> **PROBLEM TO SOLVE**
Repeat the data word for word. Do not include the pictures.

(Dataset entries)
****
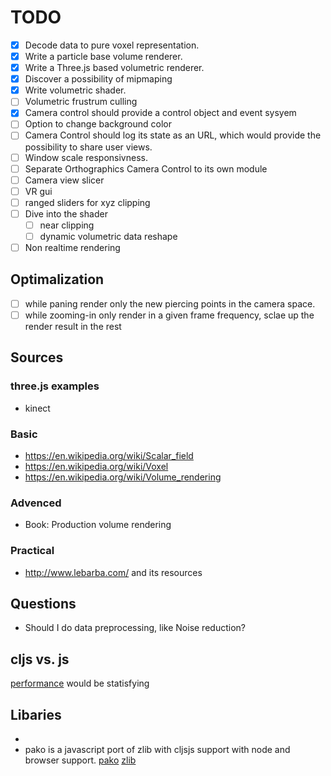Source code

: # TODO #

- [X] Decode data to pure voxel representation.
- [X] Write a particle base volume renderer.
- [X] Write a Three.js based volumetric renderer.
- [X] Discover a possibility of mipmaping
- [X] Write volumetric shader.
- [ ] Volumetric frustrum culling
- [X] Camera control should provide a control object and event sysyem
- [ ] Option to change background color
- [ ] Camera Control should log its state as an URL, which would provide the possibility to share user views.
- [ ] Window scale responsivness.
- [ ] Separate Orthographics Camera Control to its own module
- [ ] Camera view slicer
- [ ] VR gui
- [ ] ranged sliders for xyz clipping
- [ ] Dive into the shader
  - [ ] near clipping
  - [ ] dynamic volumetric data reshape
- [ ] Non realtime rendering

## Optimalization ##

- [ ] while paning render only the new piercing points in the camera space.
- [ ] while zooming-in only render in a given frame frequency, sclae up the render result in the rest

## Sources ##

### three.js examples ###

* kinect

### Basic ###
- https://en.wikipedia.org/wiki/Scalar_field
- https://en.wikipedia.org/wiki/Voxel
- https://en.wikipedia.org/wiki/Volume_rendering

### Advenced ###
- Book: Production volume rendering

### Practical ###
- http://www.lebarba.com/ and its resources


## Questions ##
- Should I do data preprocessing, like Noise reduction?

## cljs vs. js ##
[performance](https://numergent.com/2015-12/ClojureScript-performance-revisited.html) would be statisfying

## Libaries ##
-
- pako is a javascript port of zlib with cljsjs support with node and browser support.
[pako](https://github.com/nodeca/pako)
[zlib](https://zlib.net/)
****
> **TASK OUTPUT**
Source code

: # TODO #

- [X] Decode data to pure voxel representation.
- [X] Write a particle base volume renderer.
- [X] Write a Three.js based volumetric renderer.
- [X] Discover a possibility of mipmaping
- [X] Write volumetric shader.
- [ ] Volumetric frustrum culling
- [X] Camera control should provide a control object and event sysyem
- [ ] Option to change background color
- [ ] Camera Control should log its state as an URL, which would provide the possibility to share user views.
- [ ] Window scale responsivness.
- [ ] Separate Orthographics Camera Control to its own module
- [ ] Camera view slicer
- [ ] VR gui
- [ ] ranged sliders for xyz clipping
- [ ] Dive into the shader
  - [ ] near clipping
  - [ ] dynamic volumetric data reshape
- [ ] Non realtime rendering

## Optimalization ##

- [ ] while paning render only the new piercing points in the camera space.
- [ ] while zooming-in only render in a given frame frequency, sclae up the render result in the rest

## Sources ##

### three.js examples ###

* kinect

### Basic ###
- https://en.wikipedia.org/wiki/Scalar_field
- https://en.wikipedia.org/wiki/Voxel
- https://en.wikipedia.org/wiki/Volume_rendering

### Advenced ###
- Book: Production volume rendering

### Practical ###
- http://www.lebarba.com/ and its resources


## Questions ##
- Should I do data preprocessing, like Noise reduction?

## cljs vs. js ##
[performance](https://numergent.com/2015-12/ClojureScript-performance-revisited.html) would be statisfying

## Libaries ##
-
- pako is a javascript port of zlib with cljsjs support with node and browser support.
[pako](https://github.com/nodeca/pako)
[zlib](https://zlib.net/)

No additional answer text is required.